The TMS market remains immature, currently completing the first-wave conversion to cloud-based solutions.  However, demand from both corporate users and LSPs is still uneven and is being chased by too many suppliers. How will this investment change the market?
  1. The funding is big for the region but not for the global market. This investment is substantial for the Central and Eastern Europe region where the company is headquartered. The money will go further there than in London or New York due to the lower cost of hiring engineering, marketing, and operational staff in Poland. As XTRF expands its sales in North America, it will run into more heavily funded translation automation alternatives such as Cloudwords, SDL, Smartling, and TransPerfect. As it competes more in the U.S., XTRF will have to look for more generous investors from Silicon Valley. 

  2. XTRF has a solid technology – and cash will help make it better. From our product briefings with Nedoma and chief technology officer Dominik Radziszowski, we know XTRF’s current capabilities and future plans. More cash – wisely invested in product development, marketing, sales, and support – could help XTRF pull away from the pack. Innovation helps to push the entire field ahead, so these investments end up benefiting everybody.

  3. It will help with employee retention. In addition to keeping people like Radziszowski himself, hiring and retaining super-talented people means offering something better than Google, Skype, or Soundcloud would pay. But it’s not just pay that matters. Venture funding is very important to these people because it is a vote of confidence that validates the work they’ve done and will keep their heads in the game.

  4. Competitors lack the capital to make quick strides. Most of the players in the TMS category look a lot like XTRF before now – good technology but self-funded. Companies such as Kilgray, Memsource, Plunet, and XTM International – some are competitors, others are partners – have bootstrapped themselves largely from revenue, with limited or no external capitalization. European language technology startups may find themselves competing for research grants such as the European Commission’s Seventh Framework Project (FP7). There’s an occasional venture investment, such as Lingo24’s recent infusion. Lack of investment severely limits marketing and sales, making entry into the biggest markets a daunting prospect and forcing companies to take a long, slow road.

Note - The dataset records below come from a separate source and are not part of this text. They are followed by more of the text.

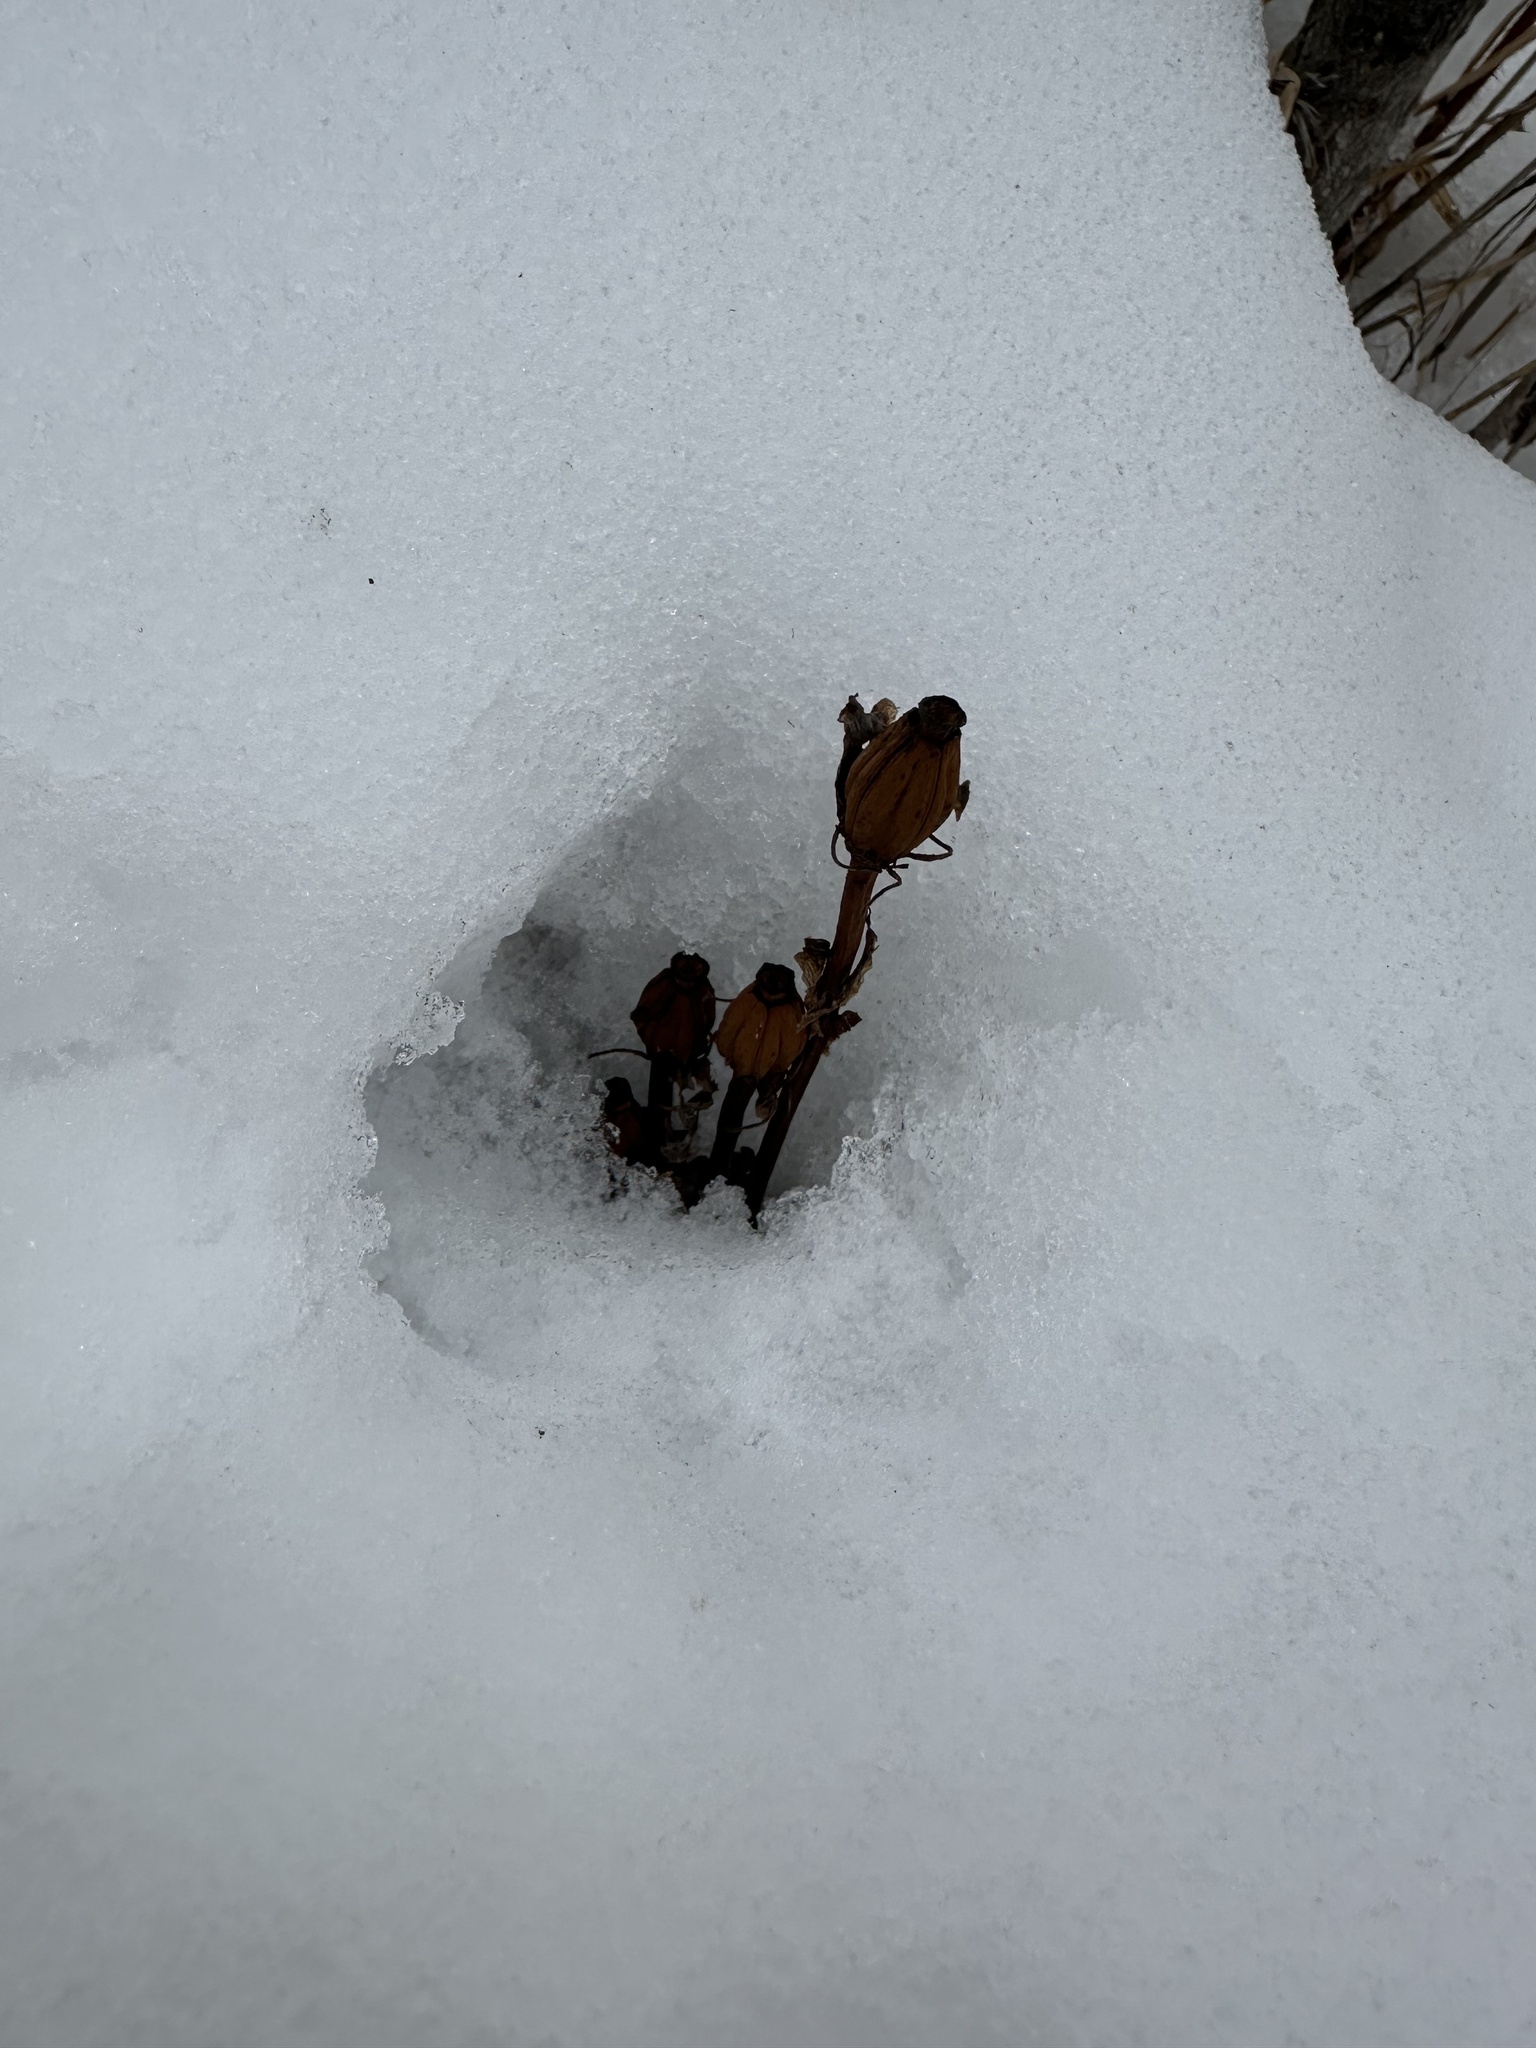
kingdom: Plantae
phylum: Tracheophyta
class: Magnoliopsida
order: Ericales
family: Ericaceae
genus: Monotropa
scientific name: Monotropa uniflora
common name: Convulsion root
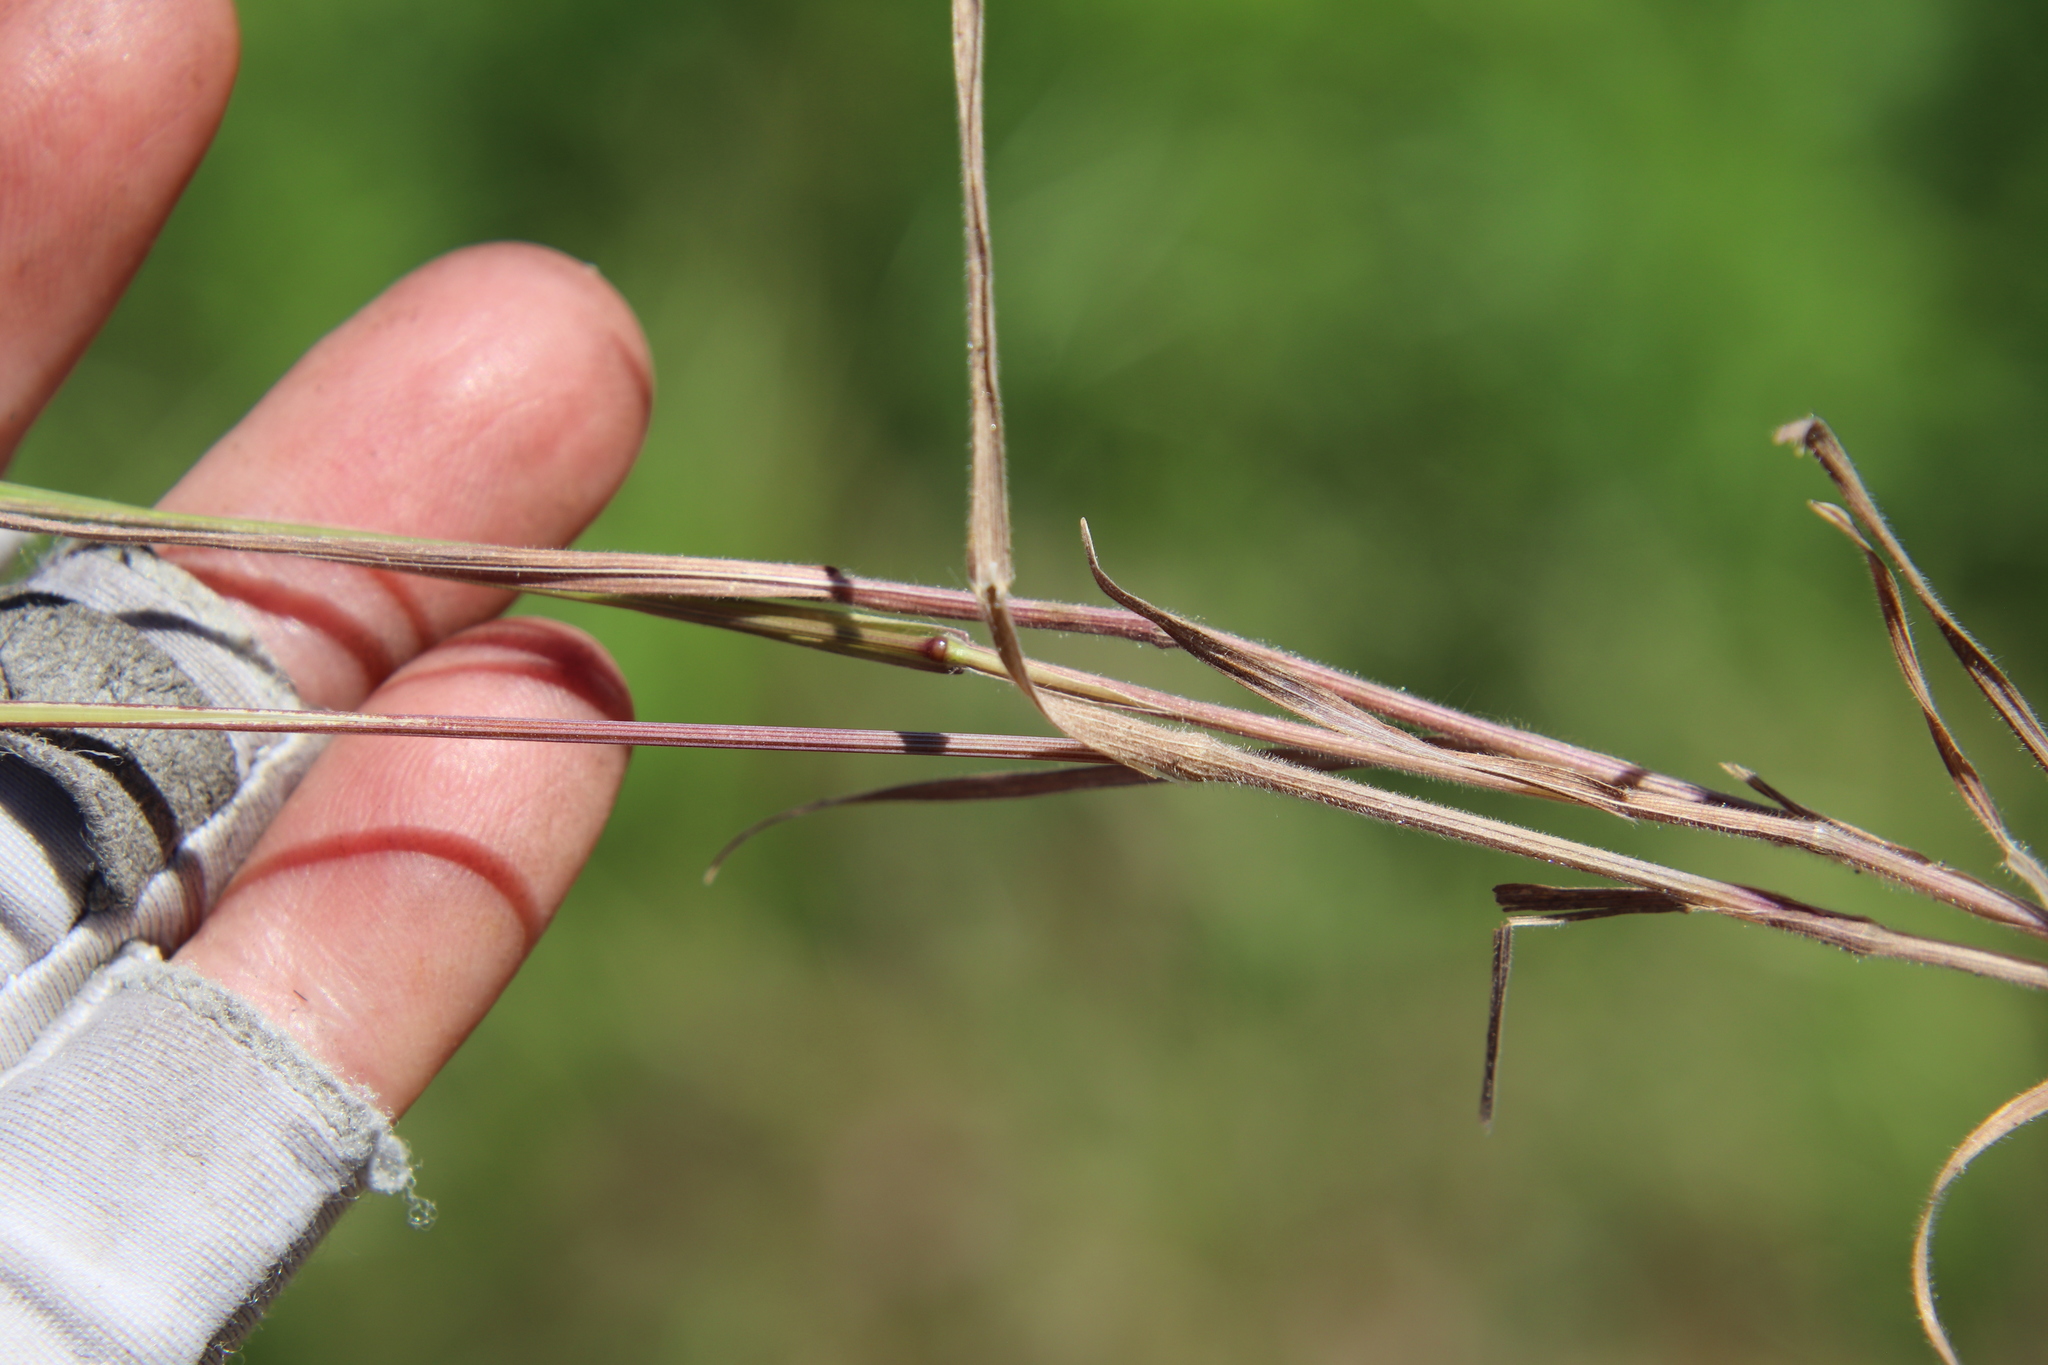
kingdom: Plantae
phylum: Tracheophyta
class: Liliopsida
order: Poales
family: Poaceae
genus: Bromus
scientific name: Bromus tectorum
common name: Cheatgrass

  5. It will expand the market. Big events like the latest VC round for Smartling and a host of smaller cash infusions show that big investors are betting on the industry. Each investment sparks confidence in the market for language technology. The winner won’t succeed by taking a bigger piece of the existing pie but rather by bringing new buyers into the market. Most international companies are not yet in the mindset of paying for language management software. On the LSP side, the winner will succeed in attracting the less tech-savvy providers as well as those who know that they need more technology to scale. 

  6. It highlights the possible outcomes – acquisition or IPO. As the language sector grew, many technology entrepreneurs sold their businesses to LSPs or other translation technology companies (witness Alchemy, eTranslate, GlobalSight, Idiom, Logoport, Passolo,Trados, and Wordfast – and most recently, MultiCorpora and SYSTRAN). Others look to selling to a larger software company outside the translation business. A third option is to maximize value with a public offering. Last month, the U.S. magazine Business Week wrote about the tech bubble and Silicon Valley’s echoes of 1999. “The median annual revenue for companies going public in 2000 was $17 million, compared with $109 million in 2013, adjusted for inflation.” There are no TMS companies in that US$100 million range. Yet. 
The bottom line: XTRF is in a race to market maturity and revenue. It’s a critical time for all TMS vendors to ante up with funds to enhance development, market more strategically, increase the number of sales reps, and support deployments in more regions.